Mary’s orphaned son, Willie, a bright 3-year-old, was put up for adoption.

Read the full story here: Poor Mary Stannard!

Saturday, June 22, 2024

Femmes Fatales.

 

Nellie and Fanny.

Nelly Dalton and Fanny Coburn, two young Boston women, were out on the town one autumn afternoon in 1855. They met and flirted with William Sumner and Josiah Porter, two promising young college graduates. Though both women were married, they arranged to see the boys again.

Nelly and William embarked on a heartfelt correspondence. Their amorous letters sometimes included romantic poetry. Everything was fine until Mr. Dalton found the letters.

Benjamin Dalton told Edward Coburn about Nellie's dalliance with William Sumner and Coburn's wife's flirtation with Josiah Porter. The husbands enticed the boys to Dalton's home, where they severely beat them. When they were satisfied, they kicked them out the back door.

Porter lived to file charges against Dalton and Coburn, but William Sumner died a few days later. A victim of the femmes fatales. 

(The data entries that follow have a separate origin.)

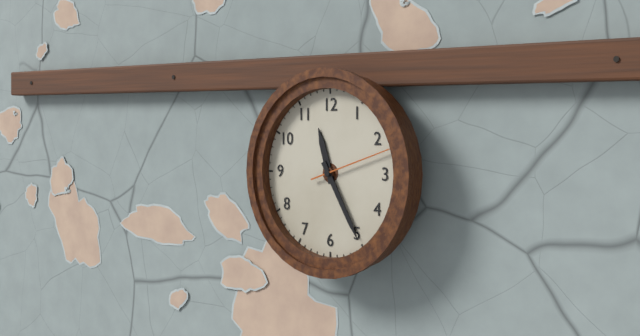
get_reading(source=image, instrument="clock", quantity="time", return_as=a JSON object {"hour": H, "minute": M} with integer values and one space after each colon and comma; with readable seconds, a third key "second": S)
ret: {"hour": 11, "minute": 25, "second": 12}
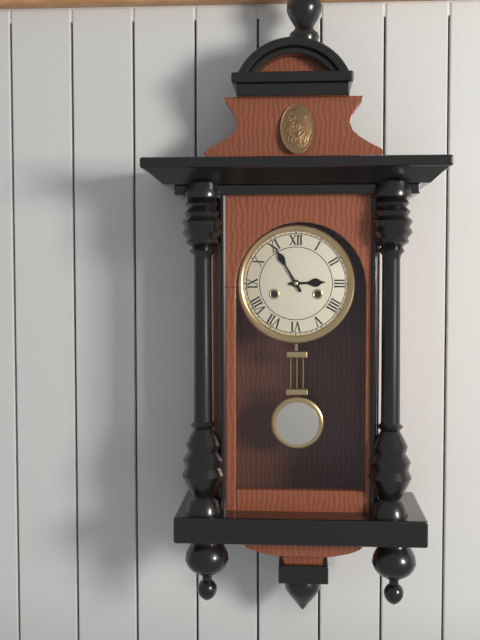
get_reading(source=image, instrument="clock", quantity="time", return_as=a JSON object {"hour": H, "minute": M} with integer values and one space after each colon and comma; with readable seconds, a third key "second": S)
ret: {"hour": 2, "minute": 55}
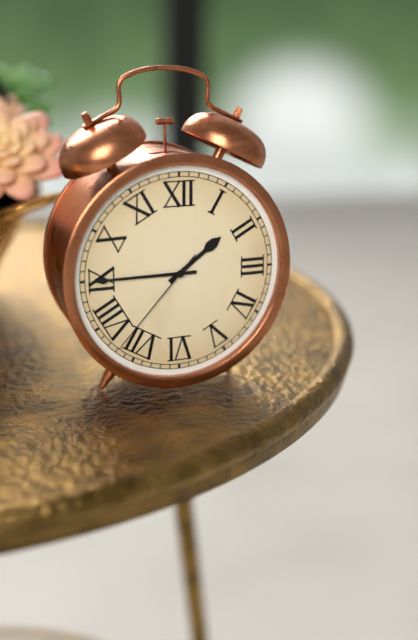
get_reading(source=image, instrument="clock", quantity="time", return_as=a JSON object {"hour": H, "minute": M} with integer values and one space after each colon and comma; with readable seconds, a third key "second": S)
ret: {"hour": 1, "minute": 45, "second": 37}
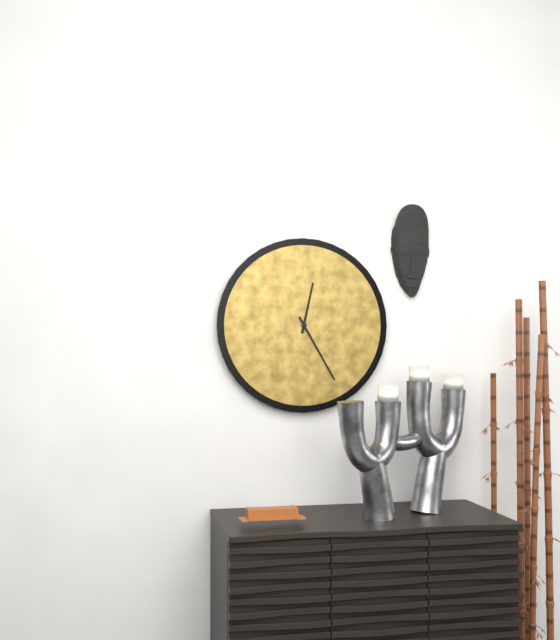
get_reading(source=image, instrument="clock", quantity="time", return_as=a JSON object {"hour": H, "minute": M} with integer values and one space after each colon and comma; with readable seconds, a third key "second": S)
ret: {"hour": 12, "minute": 25}
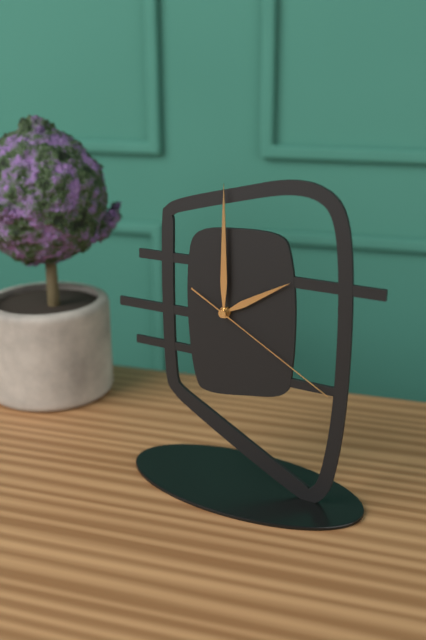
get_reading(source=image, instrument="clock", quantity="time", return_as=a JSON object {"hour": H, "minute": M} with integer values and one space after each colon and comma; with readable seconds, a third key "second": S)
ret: {"hour": 2, "minute": 0, "second": 20}
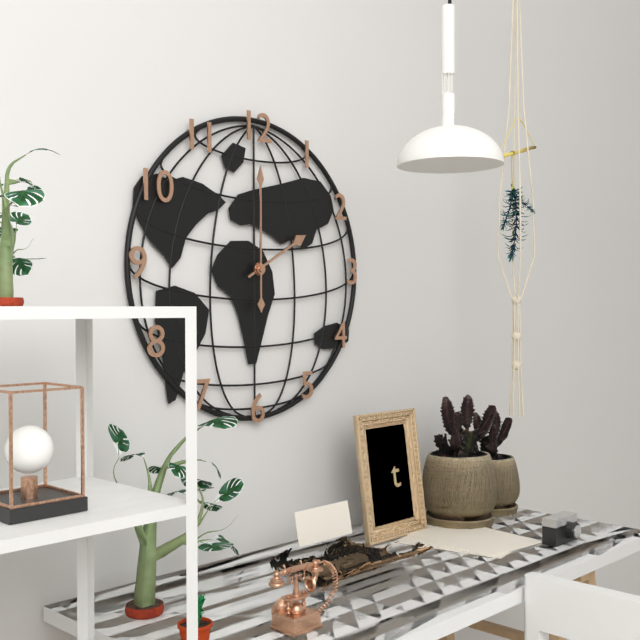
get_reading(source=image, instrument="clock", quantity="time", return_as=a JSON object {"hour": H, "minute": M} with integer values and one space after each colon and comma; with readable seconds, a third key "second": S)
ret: {"hour": 2, "minute": 0}
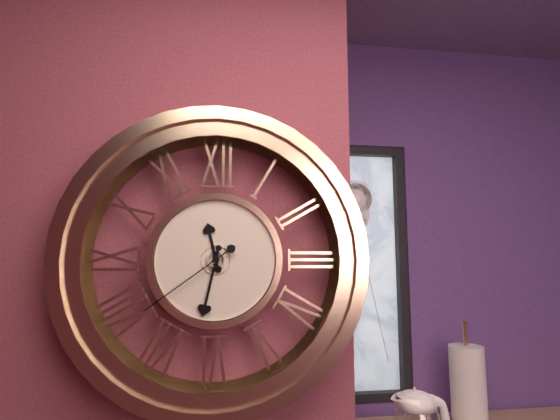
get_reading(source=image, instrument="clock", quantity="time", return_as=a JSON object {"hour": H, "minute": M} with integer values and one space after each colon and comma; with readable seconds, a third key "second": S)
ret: {"hour": 11, "minute": 32, "second": 39}
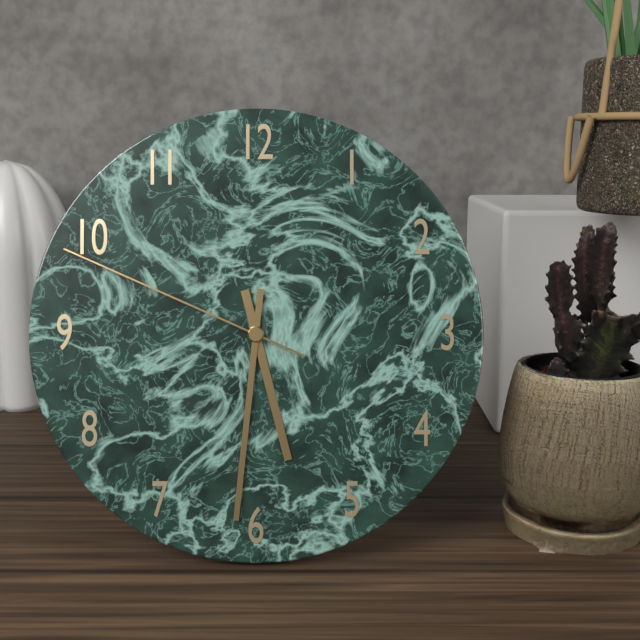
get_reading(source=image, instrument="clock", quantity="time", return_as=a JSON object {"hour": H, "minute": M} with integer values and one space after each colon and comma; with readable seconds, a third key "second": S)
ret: {"hour": 5, "minute": 31, "second": 49}
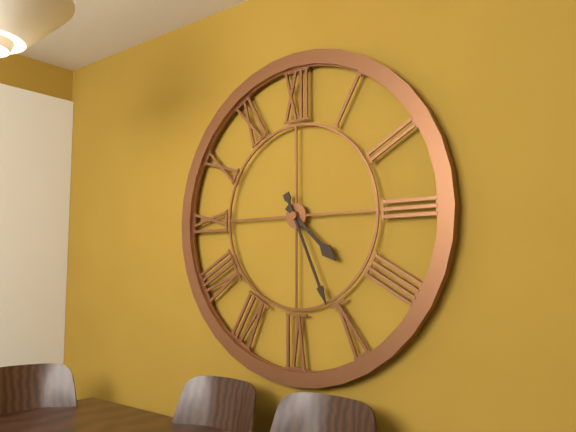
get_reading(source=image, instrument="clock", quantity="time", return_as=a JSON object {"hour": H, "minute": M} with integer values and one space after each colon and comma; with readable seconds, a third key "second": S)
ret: {"hour": 4, "minute": 26}
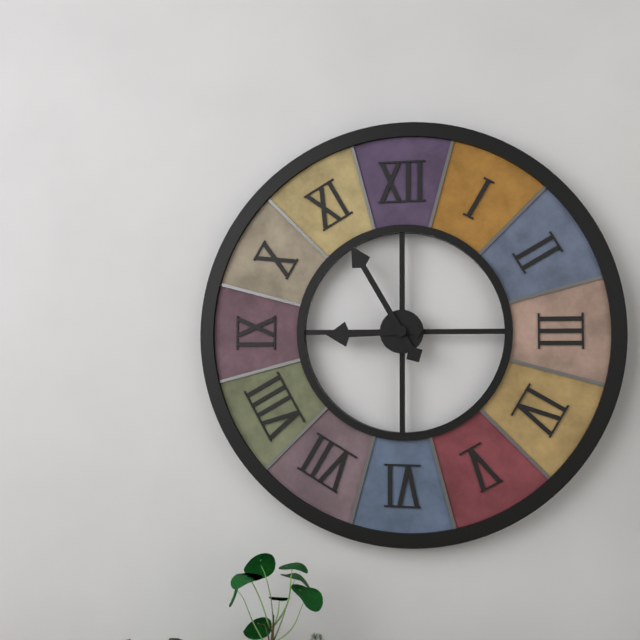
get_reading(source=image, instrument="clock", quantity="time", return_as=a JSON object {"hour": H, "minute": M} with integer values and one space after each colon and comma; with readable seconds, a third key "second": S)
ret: {"hour": 8, "minute": 55}
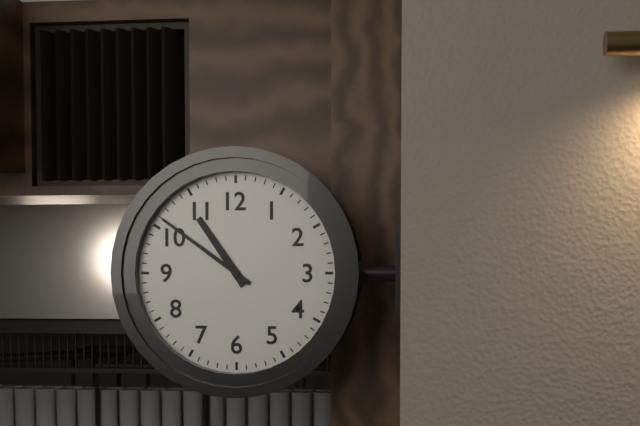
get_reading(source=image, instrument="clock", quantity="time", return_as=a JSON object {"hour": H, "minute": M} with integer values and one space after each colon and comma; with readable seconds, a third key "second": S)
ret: {"hour": 10, "minute": 51}
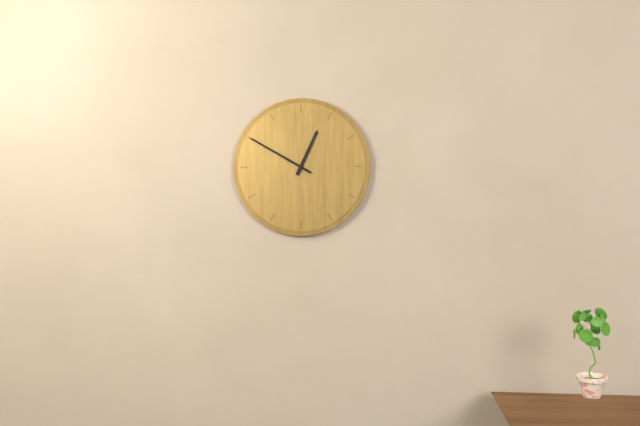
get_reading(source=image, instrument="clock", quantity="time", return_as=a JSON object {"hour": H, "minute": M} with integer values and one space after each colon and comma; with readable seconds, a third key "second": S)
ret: {"hour": 12, "minute": 50}
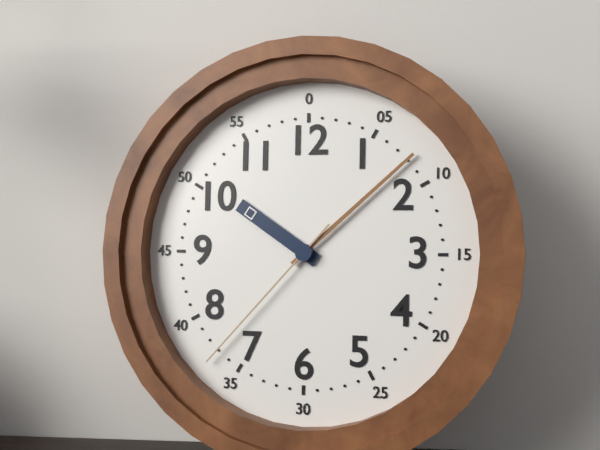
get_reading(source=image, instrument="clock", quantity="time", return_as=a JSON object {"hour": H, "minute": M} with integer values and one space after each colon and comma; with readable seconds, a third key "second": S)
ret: {"hour": 10, "minute": 8, "second": 37}
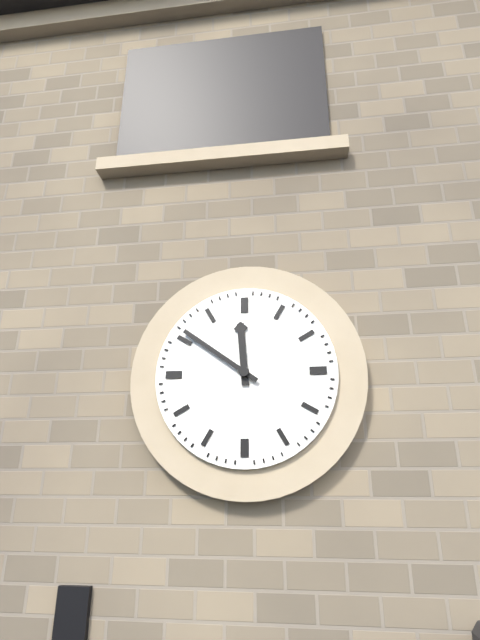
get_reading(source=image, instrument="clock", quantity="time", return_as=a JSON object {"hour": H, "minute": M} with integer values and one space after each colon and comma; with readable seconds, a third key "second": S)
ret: {"hour": 11, "minute": 51}
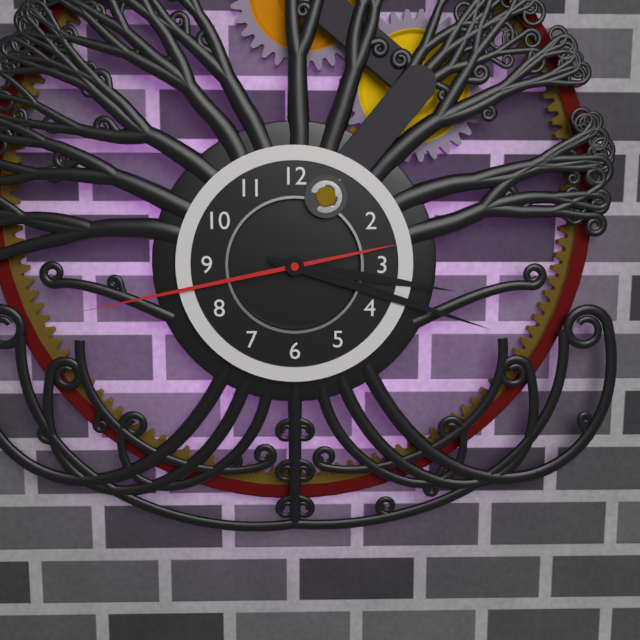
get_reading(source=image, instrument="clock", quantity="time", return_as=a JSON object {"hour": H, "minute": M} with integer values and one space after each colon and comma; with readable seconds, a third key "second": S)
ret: {"hour": 3, "minute": 18, "second": 43}
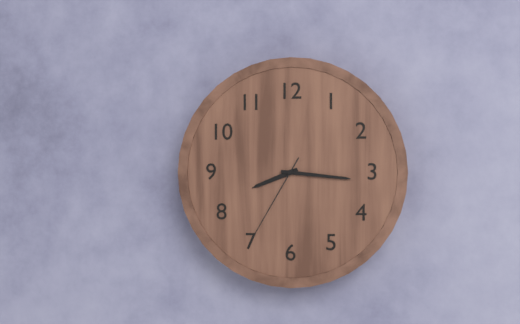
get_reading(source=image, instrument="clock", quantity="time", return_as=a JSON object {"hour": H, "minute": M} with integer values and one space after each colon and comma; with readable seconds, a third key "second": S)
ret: {"hour": 8, "minute": 16, "second": 35}
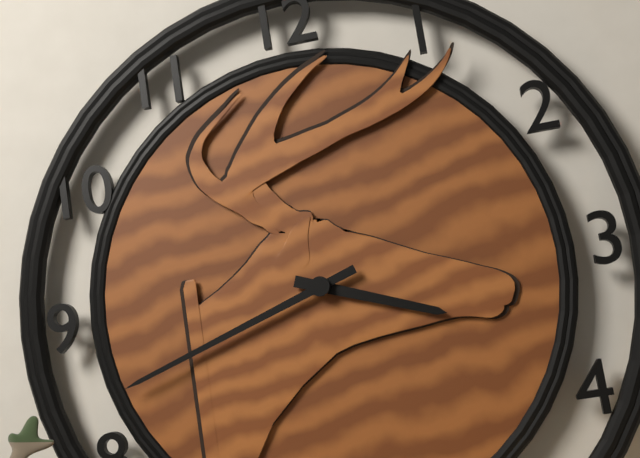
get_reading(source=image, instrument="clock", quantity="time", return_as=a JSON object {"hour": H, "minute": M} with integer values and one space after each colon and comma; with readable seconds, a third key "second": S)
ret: {"hour": 3, "minute": 42}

Read the full story here: Erring Wives and Jealous Husbands.

Saturday, June 15, 2024

The Murderer's Attack on His Mother.


Frank Gouldy was a wild and restless young man. Unable to hold a job, he lived in idleness and dissipation in his father’s house. He was sometimes pleasant to his brothers and sisters but more often morose and vengeful, with an uncontrollable temper.

Frank came home at about ten o’clock on October 26, 1858, and his father reprimanded him about money he had taken. Frank responded with “a low chuckling laugh, full of moaning and fiendish wickedness.” He entered his stepmother's room, and as she lay in bed, he hit her several times on the head with a dull hatchet. She rose up, trying to ward off the blows, then fell to the floor. He continued his violent spree, leaving three family members wounded and one servant dead.

Read the full story here: The Thirtieth Street Murder.

Saturday, June 8, 2024

The Pokomoke Tragedy.

Ella Hearn.
Ella Hearn and Lilly Duer were two young women living in Pokomoke City, Maryland, in 1878. Accounts differ as to their exact ages, but both girls were around 19. Both were from socially prominent families and had recently graduated with honors from an academy where they lived as roommates.

Both Ella and Lilly were considered beautiful but were opposites in nature. Ella was quiet and retiring with a delicate build and ladylike manners, while Lilly was described as “a madcap, independent sort of girl, and exceedingly eccentric.” Lilly wore her hair short and, on hunting expeditions, would dress in male attire.  She enjoyed target shooting and had pockets sewn into her dresses to carry a small revolver unobserved.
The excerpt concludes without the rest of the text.